Noise can be unwanted sound that interferes with the peace and quiet you enjoy in
your own home.
Complaints about noise have increased over the past few years and our Environmental
Health team spend a lot of time dealing with them.
There is no quick fix to noise complaints and it can take some time to resolve complaints
We can deal with noise from a wide variety of sources including:
- privately owned and occupied houses
- houses rented from a private landlord or housing association
- commercial and industrial premises
- pubs, clubs and other places of entertainment
- construction and demolition sites
- ice cream vans.
In certain circumstances, other agencies such as Police Scotland and the Council's
Housing Services can deal with complaints.
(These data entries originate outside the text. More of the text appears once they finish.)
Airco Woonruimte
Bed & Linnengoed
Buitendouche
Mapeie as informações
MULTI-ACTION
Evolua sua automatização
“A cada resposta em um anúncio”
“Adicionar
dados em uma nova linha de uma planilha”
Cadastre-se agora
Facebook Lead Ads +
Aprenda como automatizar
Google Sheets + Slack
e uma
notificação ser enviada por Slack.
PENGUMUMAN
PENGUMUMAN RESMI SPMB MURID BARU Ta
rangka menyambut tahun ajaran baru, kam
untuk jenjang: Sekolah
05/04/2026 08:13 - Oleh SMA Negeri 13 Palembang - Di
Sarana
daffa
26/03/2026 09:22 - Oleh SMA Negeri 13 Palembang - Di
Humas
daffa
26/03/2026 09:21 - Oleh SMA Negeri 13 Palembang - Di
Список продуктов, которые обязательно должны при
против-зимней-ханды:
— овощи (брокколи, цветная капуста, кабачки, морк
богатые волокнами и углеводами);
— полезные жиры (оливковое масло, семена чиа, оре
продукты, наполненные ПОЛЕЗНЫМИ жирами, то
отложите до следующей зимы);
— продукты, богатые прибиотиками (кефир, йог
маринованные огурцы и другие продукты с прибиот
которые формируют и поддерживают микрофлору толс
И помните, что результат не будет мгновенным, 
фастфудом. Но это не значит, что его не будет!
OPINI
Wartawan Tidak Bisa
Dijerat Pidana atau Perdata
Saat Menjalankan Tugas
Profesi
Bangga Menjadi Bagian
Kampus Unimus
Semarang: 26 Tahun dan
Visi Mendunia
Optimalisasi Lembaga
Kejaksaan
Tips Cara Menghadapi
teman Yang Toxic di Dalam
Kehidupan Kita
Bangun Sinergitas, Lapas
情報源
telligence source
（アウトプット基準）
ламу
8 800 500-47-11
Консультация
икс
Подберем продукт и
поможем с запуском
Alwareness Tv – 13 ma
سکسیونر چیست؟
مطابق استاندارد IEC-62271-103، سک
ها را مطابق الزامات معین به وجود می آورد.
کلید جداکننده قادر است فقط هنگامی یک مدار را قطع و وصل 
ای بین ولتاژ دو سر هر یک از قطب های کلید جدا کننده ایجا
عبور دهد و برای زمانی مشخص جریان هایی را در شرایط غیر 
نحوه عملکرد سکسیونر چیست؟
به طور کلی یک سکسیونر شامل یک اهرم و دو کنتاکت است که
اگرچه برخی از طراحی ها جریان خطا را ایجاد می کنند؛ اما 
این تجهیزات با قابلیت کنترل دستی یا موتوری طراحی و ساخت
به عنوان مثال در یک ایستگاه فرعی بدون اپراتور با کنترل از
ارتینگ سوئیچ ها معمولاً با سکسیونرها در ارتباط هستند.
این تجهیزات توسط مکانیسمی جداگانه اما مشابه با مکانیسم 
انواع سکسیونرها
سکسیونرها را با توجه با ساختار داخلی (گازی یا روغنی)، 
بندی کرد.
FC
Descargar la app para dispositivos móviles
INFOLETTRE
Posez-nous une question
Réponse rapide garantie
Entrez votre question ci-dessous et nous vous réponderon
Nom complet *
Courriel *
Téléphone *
If you are bothered by noise, try approaching the person, household or business concerned
first to politely discuss the issue and a possible compromise. If that doesn't work
you should keep a diary of dates, times and types of excessive noise. Contact us
to make a formal complaint if the noise nuisance is on the above list.
What we'll do
We will investigate complaints and will normally contact the person or company responsible
for making the noise. If there is no improvements we may visit your house at a time
when it is likely we will witness the noise, or we may install noise monitoring
equipment in your house to record it.
If we believe the noise amounts to a Statutory Notice, an Abatement Notice can be
served on the person making the noise. This requires the noise to be stopped or
limited and if it is not complied with, the person responsible can be prosecuted
and fined in the Sheriff Court.
Antisocial and neighbour noise
If the noise is coming from a Council house or garden, contact Housing Services at
your local One Stop Shop/Advice and Support Hub. They will give advice, investigate
complaints and take action if necessary.
You should contact Police Scotland if the noise is being caused by vehicles, rowdy
behaviour (breach of the peace), loud parties and music and is loud enough to require
A warning will usually be given if the Police are called out to a noisy party. They
also have the power to confiscate noise making equipment, such as a stereo, if warnings
are not heeded.
If you complain about a dog's barking, we will write to the owner advising them that
a complaint has been made and offer advice on what they can do to stop their dog
barking. Should the barking continue, you will be sent details on how to apply to
the Justice of the Peace Court under the Civic Government (Scotland) Act 1982 for
an Order to prevent the noise.
Construction and demolition noise
For noise from construction or demolition sites we can require companies to adhere
to a standard set of working hours to minimise noise disturbance. These are:
- Monday – Friday: 8:00am to 6:00pm
- Saturday: 9:00am to 5:00pm
- Sunday and Bank Holidays: 10:00am to 4:00pm
Notice can be served on companies who do not keep to these times.